[[ Recorded data open ]]

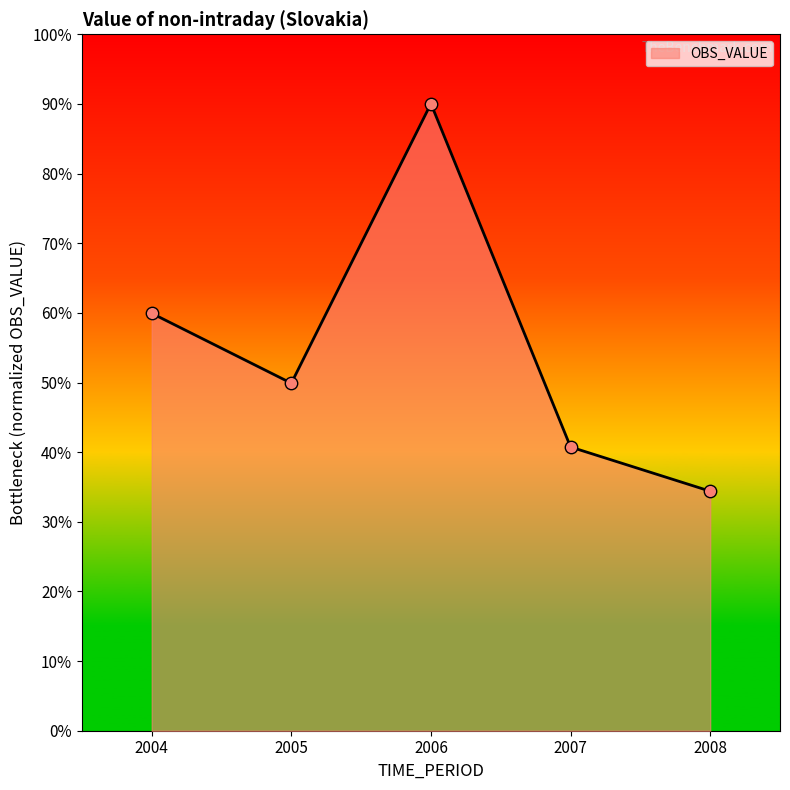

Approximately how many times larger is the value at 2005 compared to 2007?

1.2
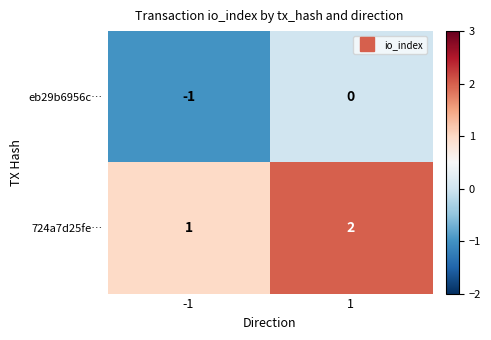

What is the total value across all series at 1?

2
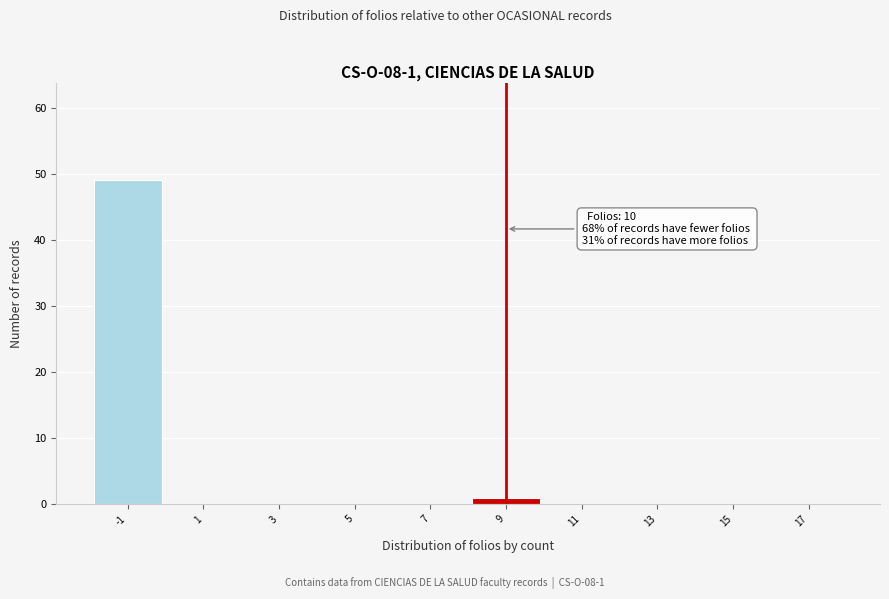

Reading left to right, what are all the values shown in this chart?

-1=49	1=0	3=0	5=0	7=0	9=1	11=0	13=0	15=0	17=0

[[ Recorded data closed ]]
[[ Recorded data open ]]

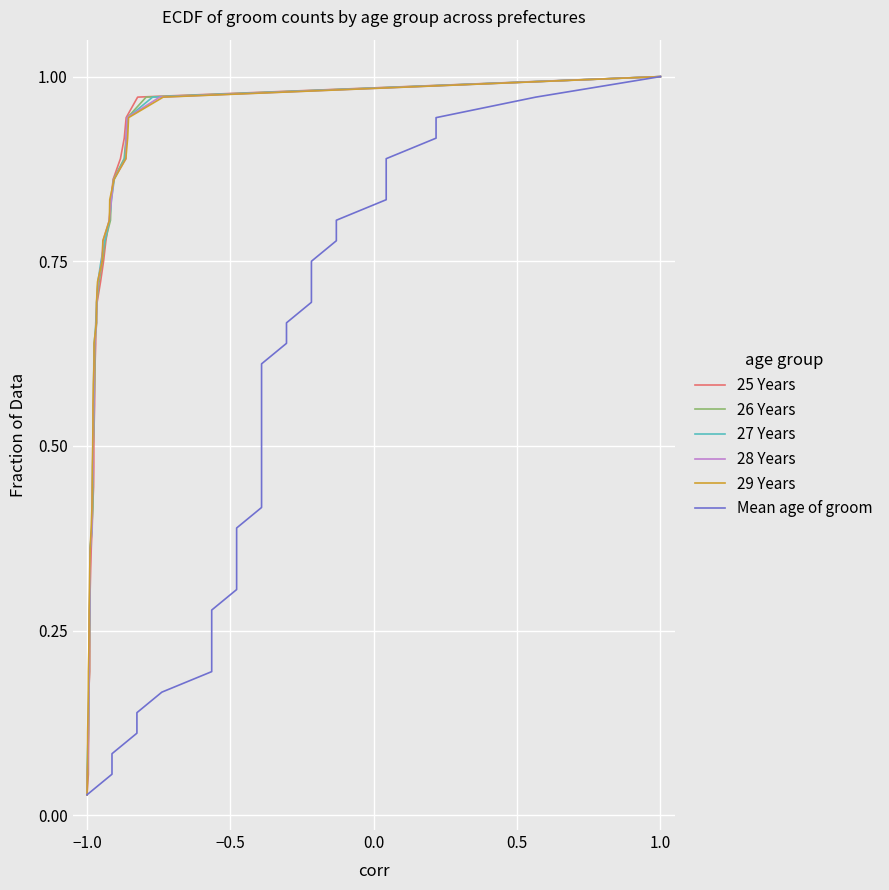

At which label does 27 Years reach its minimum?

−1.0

[[ Recorded data closed ]]
[[ Recorded data open ]]

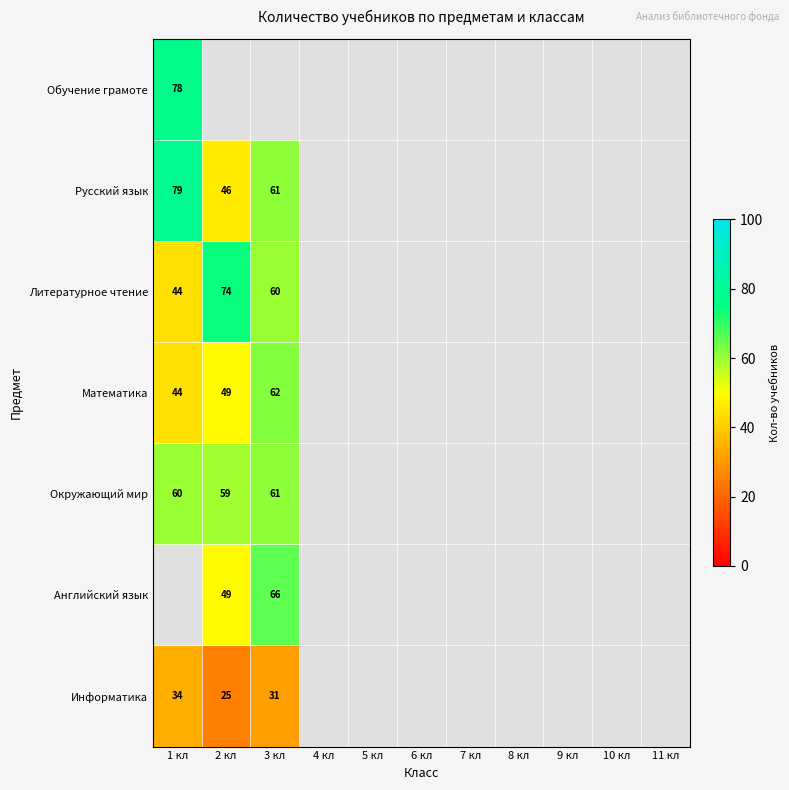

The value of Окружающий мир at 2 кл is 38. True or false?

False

[[ Recorded data closed ]]

- **Assigned task**:
Copy word for word the stretch of items from the line containing "Approximately how many" through the line containing "Reading left to", both lines included. Leave the pictures out.

- **Result for this task**:
Approximately how many times larger is the value at 2005 compared to 2007?

1.2

What is the total value across all series at 1?

2

Reading left to right, what are all the values shown in this chart?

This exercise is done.